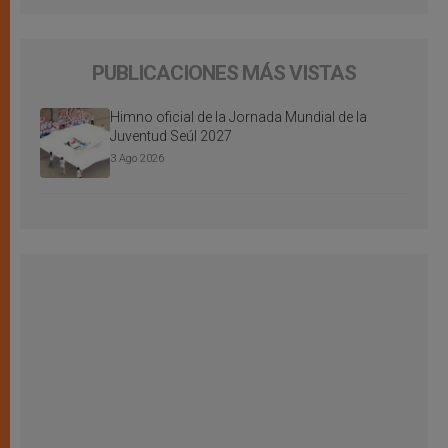
PUBLICACIONES MÁS VISTAS
Himno oficial de la Jornada Mundial de la
Juventud Seúl 2027
3 Ago 2026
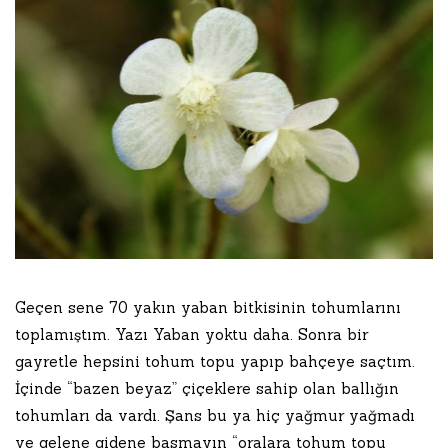
Geçen sene 70 yakın yaban bitkisinin tohumlarını
toplamıştım. Yazı Yaban yoktu daha. Sonra bir
gayretle hepsini tohum topu yapıp bahçeye saçtım.
İçinde “bazen beyaz” çiçeklere sahip olan ballığın
tohumları da vardı. Şans bu ya hiç yağmur yağmadı
ve gelene gidene basmayın “oralara tohum topu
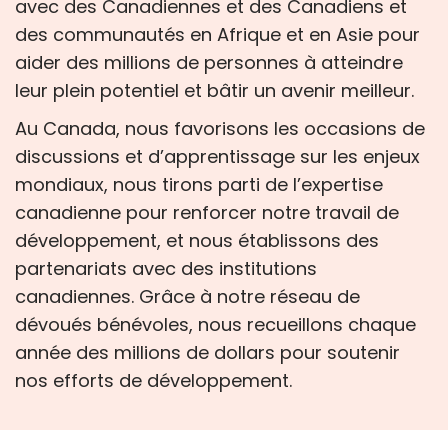
avec des Canadiennes et des Canadiens et
des communautés en Afrique et en Asie pour
aider des millions de personnes à atteindre
leur plein potentiel et bâtir un avenir meilleur.
Au Canada, nous favorisons les occasions de
discussions et d’apprentissage sur les enjeux
mondiaux, nous tirons parti de l’expertise
canadienne pour renforcer notre travail de
développement, et nous établissons des
partenariats avec des institutions
canadiennes. Grâce à notre réseau de
dévoués bénévoles, nous recueillons chaque
année des millions de dollars pour soutenir
nos efforts de développement.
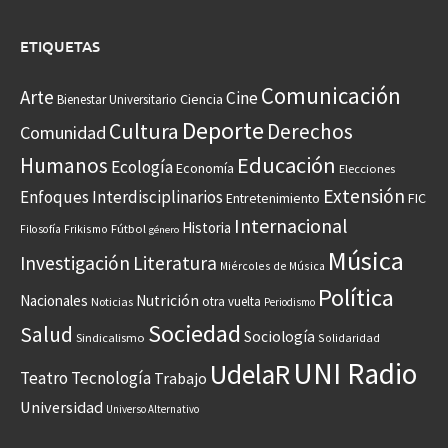
ETIQUETAS
Comunicación
Arte
Cine
Ciencia
Bienestar Universitario
Deporte
Cultura
Derechos
Comunidad
Educación
Humanos
Ecología
Economía
Elecciones
Extensión
Enfoques Interdisciplinarios
Entretenimiento
FIC
Internacional
Historia
Frikismo
Fútbol
Filosofía
género
Música
Investigación
Literatura
Miércoles de Música
Política
Nacionales
Nutrición
otra vuelta
Noticias
Periodismo
Sociedad
Salud
Sociología
Sindicalismo
Solidaridad
UNI Radio
UdelaR
Teatro
Tecnología
Trabajo
Universidad
Universo Alternativo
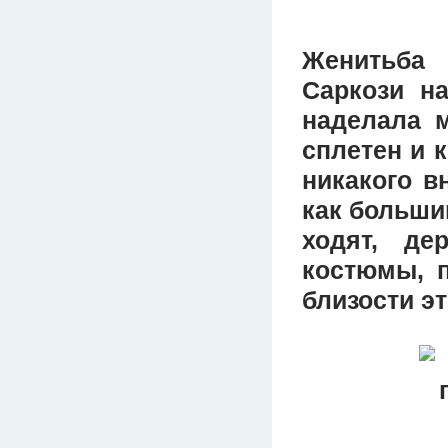
Женитьба
Саркози н
наделала 
сплетен и 
никакого в
как больши
ходят, де
костюмы, п
близости э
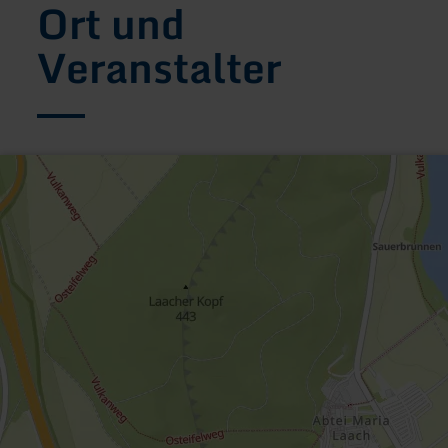
Ort und
Veranstalter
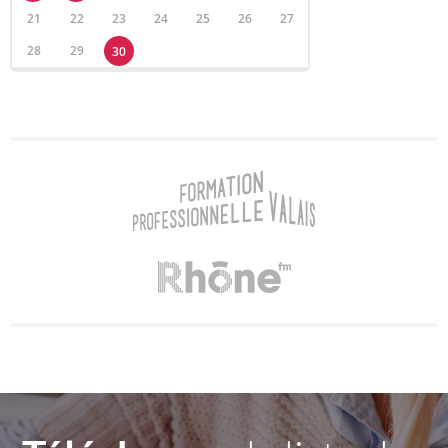
21
22
23
24
25
26
27
28
29
30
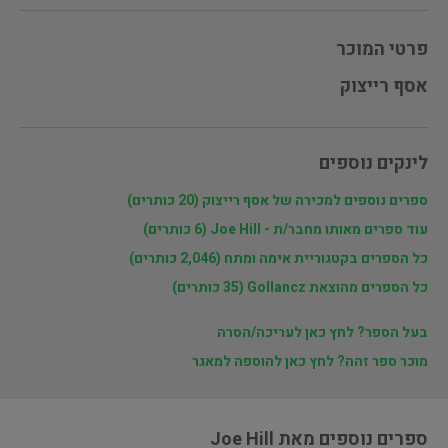
פרטי המוכר
אסף רייצוק
לינקים נוספים
ספרים נוספים למכירה של אסף רייצוק (20 כותרים)
עוד ספרים מאותו מחבר/ת - Joe Hill (6 כותרים)
כל הספרים בקטגוריית אימה ומתח (2,046 כותרים)
כל הספרים מהוצאת Gollancz (35 כותרים)
בעל הספר? לחץ כאן לעריכה/הסרה
מוכר ספר זהה? לחץ כאן להוספה למאגר
ספרים נוספים מאת Joe Hill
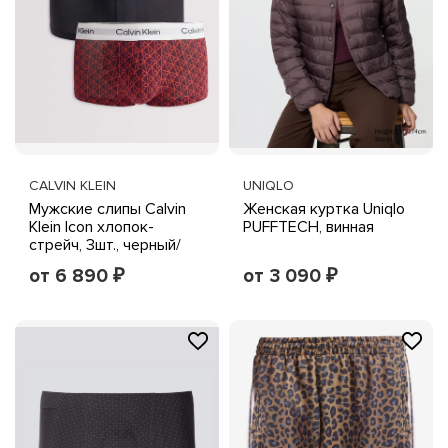
CALVIN KLEIN
UNIQLO
Мужские слипы Calvin
Женская куртка Uniqlo
Klein Icon хлопок-
PUFFTECH, винная
стрейч, 3шт., черный/
красный/принт
от 6 890
от 3 090
₽
₽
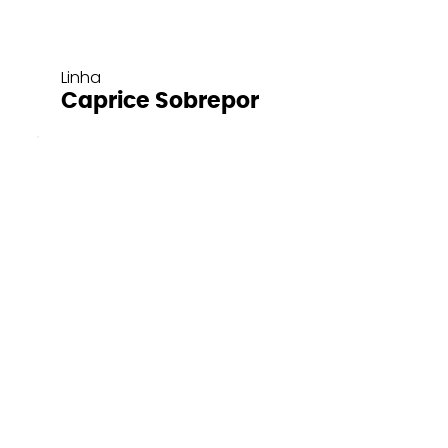
Linha
Caprice Sobrepor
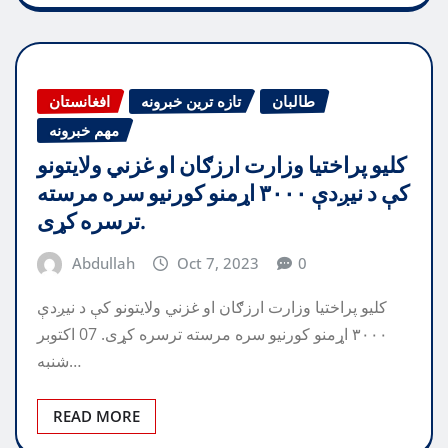
طالبان
تازه ترین خبرونه
افغانستان
مهم خبرونه
کلیو پراختیا وزارت ارزګان او غزني ولایتونو
کې د نیږدې ۳۰۰۰ اړمنو کورنیو سره مرسته
ترسره کړی.
Abdullah
Oct 7, 2023
0
کلیو پراختیا وزارت ارزګان او غزني ولایتونو کې د نیږدې
۳۰۰۰ اړمنو کورنیو سره مرسته ترسره کړی. 07 اکتوبر
شنبه…
READ MORE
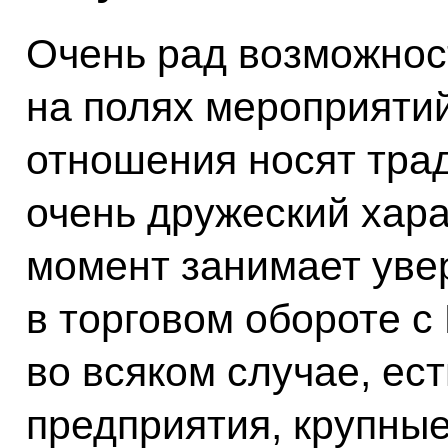
Очень рад возможнос
на полях мероприяти
отношения носят тра
очень дружеский хара
момент занимает уве
в торговом обороте с
во всяком случае, ес
предприятия, крупны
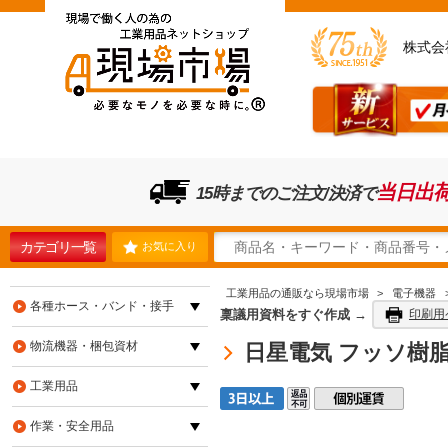
株式会
当日出
15時までのご注文/決済で
カテゴリ一覧
お気に入り
工業用品の通販なら現場市場
>
電子機器
各種ホース・バンド・接手
稟議用資料をすぐ作成 →
印刷用
物流機器・梱包資材
日星電気 フッソ樹脂絶縁電
工業用品
作業・安全用品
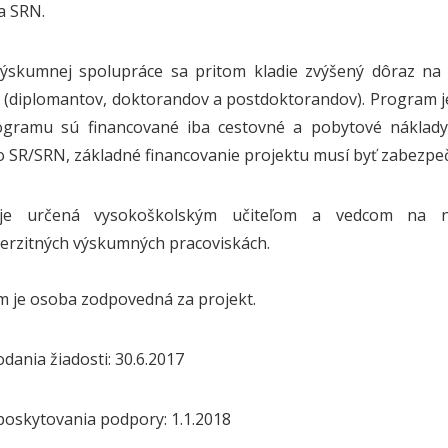
a SRN.
ýskumnej spolupráce sa pritom kladie zvýšený dôraz na ďa
 (diplomantov, doktorandov a postdoktorandov). Program je 
ogramu sú financované iba cestovné a pobytové náklady
o SR/SRN, základné financovanie projektu musí byť zabezpeč
je určená vysokoškolským učiteľom a vedcom na n
rzitných výskumných pracoviskách.
m je osoba zodpovedná za projekt.
dania žiadosti: 30.6.2017
poskytovania podpory: 1.1.2018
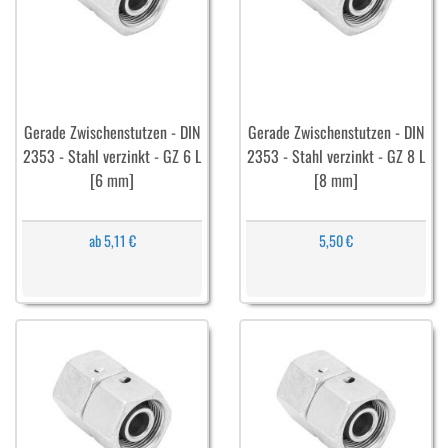
Gerade Zwischenstutzen - DIN
Gerade Zwischenstutzen - DIN
2353 - Stahl verzinkt - GZ 6 L
2353 - Stahl verzinkt - GZ 8 L
[6 mm]
[8 mm]
ab 5,11 €
5,50 €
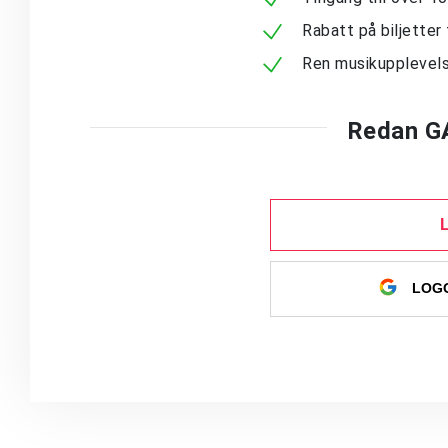
Rabatt på biljetter 
Ren musikupplevels
Redan G
LOGG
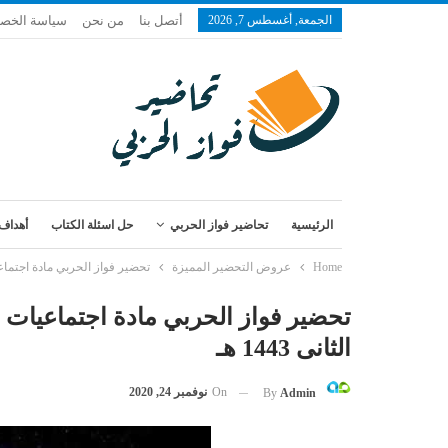
الجمعة, أغسطس 7, 2026
أتصل بنا
من نحن
سياسة الخص
الرئيسية
تحاضير فواز الحربي
حل اسئلة الكتاب
أهداف 
Home
عروض التحضير المميزة
تحضير فواز الحربي مادة اجتماعيا
تحضير فواز الحربي مادة اجتماعيات
الثانى 1443 هـ
On
نوفمبر 24, 2020
By
Admin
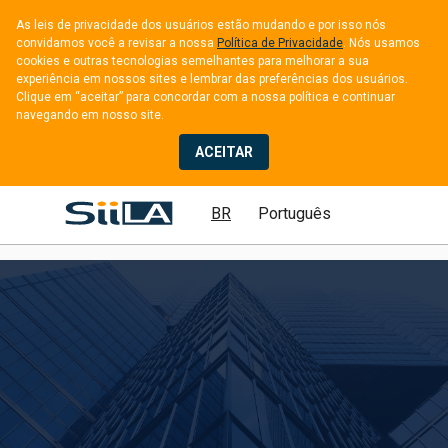
As leis de privacidade dos usuários estão mudando e por isso nós 
convidamos você a revisar a nossa 
Política de Privacidade
. Nós usamos 
cookies e outras tecnologias semelhantes para melhorar a sua 
experiência em nossos sites e lembrar das preferências dos usuários. 
Clique em “aceitar” para concordar com a nossa política e continuar 
navegando em nosso site.
ACEITAR
BR
Português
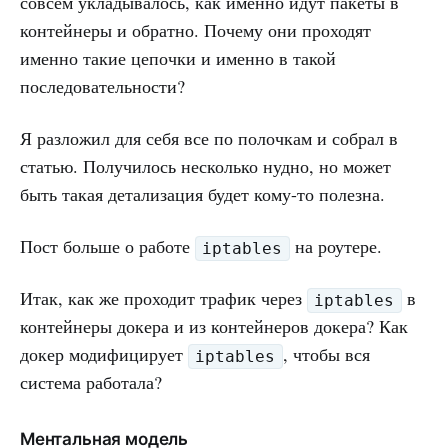
совсем укладывалось, как именно идут пакеты в
контейнеры и обратно. Почему они проходят
именно такие цепочки и именно в такой
последовательности?
Я разложил для себя все по полочкам и собрал в
статью. Получилось несколько нудно, но может
быть такая детализация будет кому-то полезна.
Пост больше о работе
на роутере.
iptables
Итак, как же проходит трафик через
в
iptables
контейнеры докера и из контейнеров докера? Как
докер модифицирует
, чтобы вся
iptables
система работала?
Ментальная модель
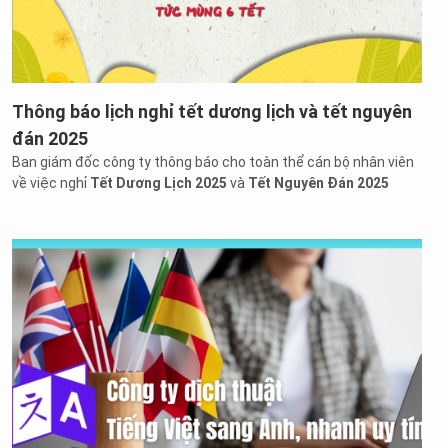
Thông báo lịch nghỉ tết dương lịch và tết nguyên
đán 2025
Ban giám đốc công ty thông báo cho toàn thể cán bộ nhân viên
về việc nghỉ
Tết Dương Lịch 2025
và
Tết Nguyên Đán 2025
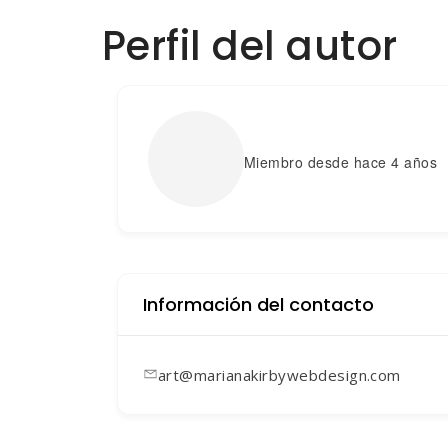
Perfil del autor
Miembro desde hace 4 años
Información del contacto
art@marianakirbywebdesign.com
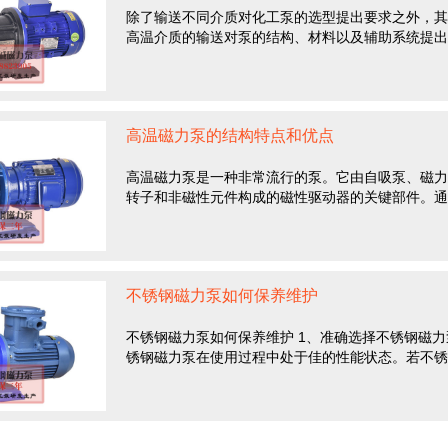
除了输送不同介质对化工泵的选型提出要求之外，其
高温介质的输送对泵的结构、材料以及辅助系统提出了
高温磁力泵的结构特点和优点
高温磁力泵是一种非常流行的泵。它由自吸泵、磁力
转子和非磁性元件构成的磁性驱动器的关键部件。通过
不锈钢磁力泵如何保养维护
不锈钢磁力泵如何保养维护 1、准确选择不锈钢磁
锈钢磁力泵在使用过程中处于佳的性能状态。若不锈钢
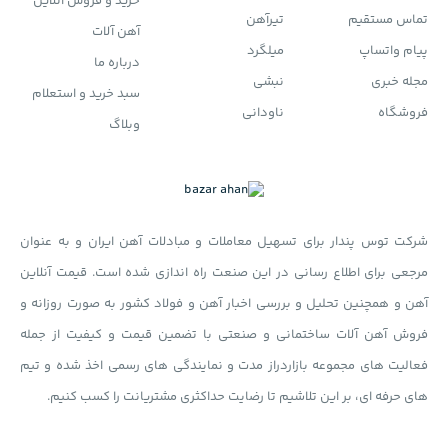
خرید و فروش آنلاین
تماس مستقیم
تیرآهن
آهن آلات
پیام واتساپ
میلگرد
درباره ما
مجله خبری
نبشی
سبد خرید و استعلام
فروشگاه
ناودانی
وبلاگ
شرکت توس پندار برای تسهیل معاملات و مبادلات آهن ایران و به عنوان
مرجعی برای اطلاع رسانی در این صنعت راه اندازی شده است. قیمت آنلاین
آهن و همچنین تحلیل و بررسی اخبار آهن و فولاد کشور به صورت روزانه و
فروش آهن آلات ساختمانی و صنعتی با تضمین قیمت و کیفیت از جمله
فعالیت های مجموعه بازاردراز مدت و نمایندگی های رسمی اخذ شده و تیم
های حرفه ای، بر این تلاشیم تا رضایت حداکثری مشتریانت را کسب کنیم.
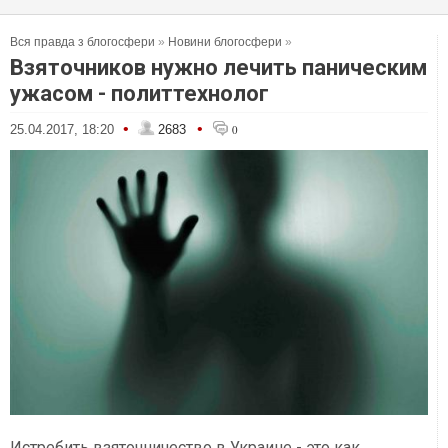
Вся правда з блогосфери
»
Новини блогосфери
»
Взяточников нужно лечить паническим
ужасом - политтехнолог
•
•
25.04.2017, 18:20
2683
0
Истребить взяточничество в Украине - это как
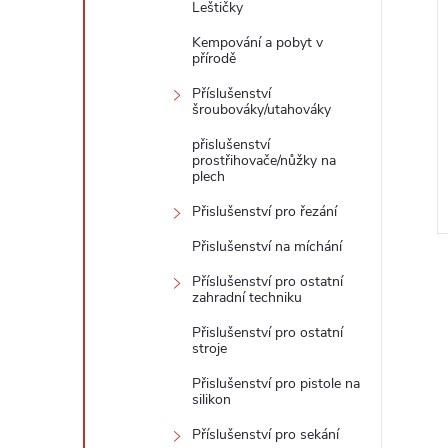
Leštičky
Kempování a pobyt v
přírodě
Příslušenství
šroubováky/utahováky
přislušenství
prostřihovače/nůžky na
plech
Přislušenství pro řezání
Přislušenství na míchání
Příslušenství pro ostatní
zahradní techniku
Přislušenství pro ostatní
stroje
Přislušenství pro pistole na
silikon
Příslušenství pro sekání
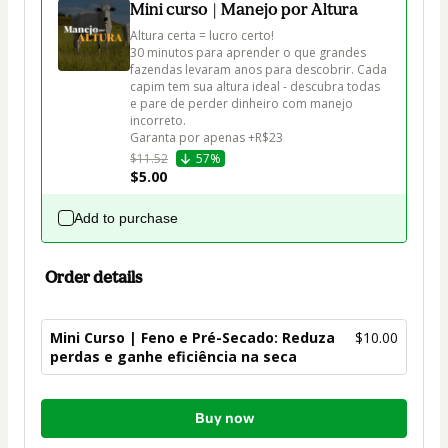
Mini curso | Manejo por Altura
Altura certa = lucro certo!

30 minutos para aprender o que grandes 
fazendas levaram anos para descobrir. Cada 
capim tem sua altura ideal - descubra todas 
e pare de perder dinheiro com manejo 
incorreto.

Garanta por apenas +R$23
$11.52
57%
$5.00
Add to purchase
Order details
Mini Curso | Feno e Pré-Secado: Reduza
$10.00
perdas e ganhe eficiência na seca
Total
Buy now
of
$10.00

-=-=-

EXERCISE REQUIREMENTS – What is needed is a word-for-word copy of the lines from the start of the data to the line with "partenariats avec des institutions", inclusive, with no pictures in it.

WRITTEN SOLUTION –
PUBLICACIONES MÁS VISTAS
Himno oficial de la Jornada Mundial de la
Juventud Seúl 2027
3 Ago 2026
Geçen sene 70 yakın yaban bitkisinin tohumlarını
toplamıştım. Yazı Yaban yoktu daha. Sonra bir
gayretle hepsini tohum topu yapıp bahçeye saçtım.
İçinde “bazen beyaz” çiçeklere sahip olan ballığın
tohumları da vardı. Şans bu ya hiç yağmur yağmadı
ve gelene gidene basmayın “oralara tohum topu
avec des Canadiennes et des Canadiens et
des communautés en Afrique et en Asie pour
aider des millions de personnes à atteindre
leur plein potentiel et bâtir un avenir meilleur.
Au Canada, nous favorisons les occasions de
discussions et d’apprentissage sur les enjeux
mondiaux, nous tirons parti de l’expertise
canadienne pour renforcer notre travail de
développement, et nous établissons des
partenariats avec des institutions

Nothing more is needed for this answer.